John Ironmonger nimmt sowohl bei Thomas Hobbes' Leviathan, der biblischen Geschichte "Jona und der Wal" als auch dem Buch "Kollaps - Warum Gesellschaften überleben oder untergehen" des Pulitzer-Preisträgers Jared Diamond Anleihen. Er macht sich darüber Gedanken, inwieweit es noch einen gesellschaftlichen Zusammenhalt gibt, wenn eine riesige Katastrophe über uns hereinbricht.
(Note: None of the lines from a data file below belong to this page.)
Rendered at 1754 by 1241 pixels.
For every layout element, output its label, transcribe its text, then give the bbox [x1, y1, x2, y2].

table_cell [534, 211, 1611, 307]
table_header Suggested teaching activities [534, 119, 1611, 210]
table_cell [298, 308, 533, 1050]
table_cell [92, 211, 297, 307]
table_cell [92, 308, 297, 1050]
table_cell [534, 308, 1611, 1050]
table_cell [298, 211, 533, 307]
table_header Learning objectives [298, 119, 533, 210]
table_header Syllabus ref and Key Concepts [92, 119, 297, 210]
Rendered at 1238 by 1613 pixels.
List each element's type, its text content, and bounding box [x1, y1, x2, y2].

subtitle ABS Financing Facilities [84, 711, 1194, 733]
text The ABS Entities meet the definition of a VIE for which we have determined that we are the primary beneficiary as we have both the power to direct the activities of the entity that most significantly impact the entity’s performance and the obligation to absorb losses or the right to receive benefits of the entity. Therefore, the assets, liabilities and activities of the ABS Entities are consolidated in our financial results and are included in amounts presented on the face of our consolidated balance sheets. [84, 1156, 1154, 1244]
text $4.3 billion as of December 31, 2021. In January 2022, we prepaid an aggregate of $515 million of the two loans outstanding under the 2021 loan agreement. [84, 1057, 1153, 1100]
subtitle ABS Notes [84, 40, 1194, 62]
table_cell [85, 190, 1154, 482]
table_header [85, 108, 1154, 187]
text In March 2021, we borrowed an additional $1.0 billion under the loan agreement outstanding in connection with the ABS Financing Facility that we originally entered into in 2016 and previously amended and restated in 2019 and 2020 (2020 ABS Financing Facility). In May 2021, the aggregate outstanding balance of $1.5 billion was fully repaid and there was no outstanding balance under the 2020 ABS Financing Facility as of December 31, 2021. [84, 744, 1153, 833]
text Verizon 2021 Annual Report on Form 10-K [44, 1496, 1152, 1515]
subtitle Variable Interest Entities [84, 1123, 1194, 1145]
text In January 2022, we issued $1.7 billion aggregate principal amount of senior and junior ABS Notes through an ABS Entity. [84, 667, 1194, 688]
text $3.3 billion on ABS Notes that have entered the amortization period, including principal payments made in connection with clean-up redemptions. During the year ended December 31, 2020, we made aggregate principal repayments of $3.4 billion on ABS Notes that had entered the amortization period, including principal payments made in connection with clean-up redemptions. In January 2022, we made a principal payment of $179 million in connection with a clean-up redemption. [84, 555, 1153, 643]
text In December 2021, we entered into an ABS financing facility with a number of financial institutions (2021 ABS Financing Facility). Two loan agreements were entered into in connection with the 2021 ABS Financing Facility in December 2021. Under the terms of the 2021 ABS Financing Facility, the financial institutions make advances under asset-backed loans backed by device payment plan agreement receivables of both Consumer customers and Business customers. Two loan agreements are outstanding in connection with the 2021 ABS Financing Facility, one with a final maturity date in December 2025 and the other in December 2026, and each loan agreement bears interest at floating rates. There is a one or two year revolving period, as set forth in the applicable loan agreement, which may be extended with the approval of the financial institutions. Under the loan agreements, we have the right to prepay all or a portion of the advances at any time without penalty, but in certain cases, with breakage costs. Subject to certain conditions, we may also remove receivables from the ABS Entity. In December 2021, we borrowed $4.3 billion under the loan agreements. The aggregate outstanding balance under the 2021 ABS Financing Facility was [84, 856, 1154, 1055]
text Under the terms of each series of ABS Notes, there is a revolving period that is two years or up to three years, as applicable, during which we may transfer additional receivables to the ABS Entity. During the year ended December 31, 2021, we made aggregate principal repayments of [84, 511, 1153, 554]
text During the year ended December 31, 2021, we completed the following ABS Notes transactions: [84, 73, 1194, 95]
St. Piran hält zusammen, obwohl die 307 Bewohnerinnen und Bewohner keine homogene Gemeinschaft sind. Ironmonger erzählt von Geheimnissen, ungewöhnlichen Fähigkeiten einzelner Menschen und - das darf wohl nicht fehlen - der Liebe. Es geht in seinem Buch um Ethik und Moral sowie den unbedingten Willen, das eigene Leben und das der Mitmenschen zu erhalten.

Eine uneingeschränkte Leseempfehlung möchte ich nicht abgeben. Der Roman gehört zwar zu der Sorte, die man zur Hand nimmt und erst nach dem Lesen der letzten Seite wieder weglegt; dennoch empfinde ich ihn in der Gesamtschau als zu weichgespült und in weiten Teilen vorhersehbar. Das Ende, das sich Ironmonger für seinen Helden Joe überlegt hat, habe ich als unglaubwürdig und merkwürdig empfunden. Der Wal und das Ende der Welt ist so etwas wie eine Dystopie light.

Der Roman ist im S. Fischer Verlag erschienen und kostet als gebundene Ausgabe 22 Euro, als Taschenbuch 12 Euro sowie als Hörbuch 9,99 Euro.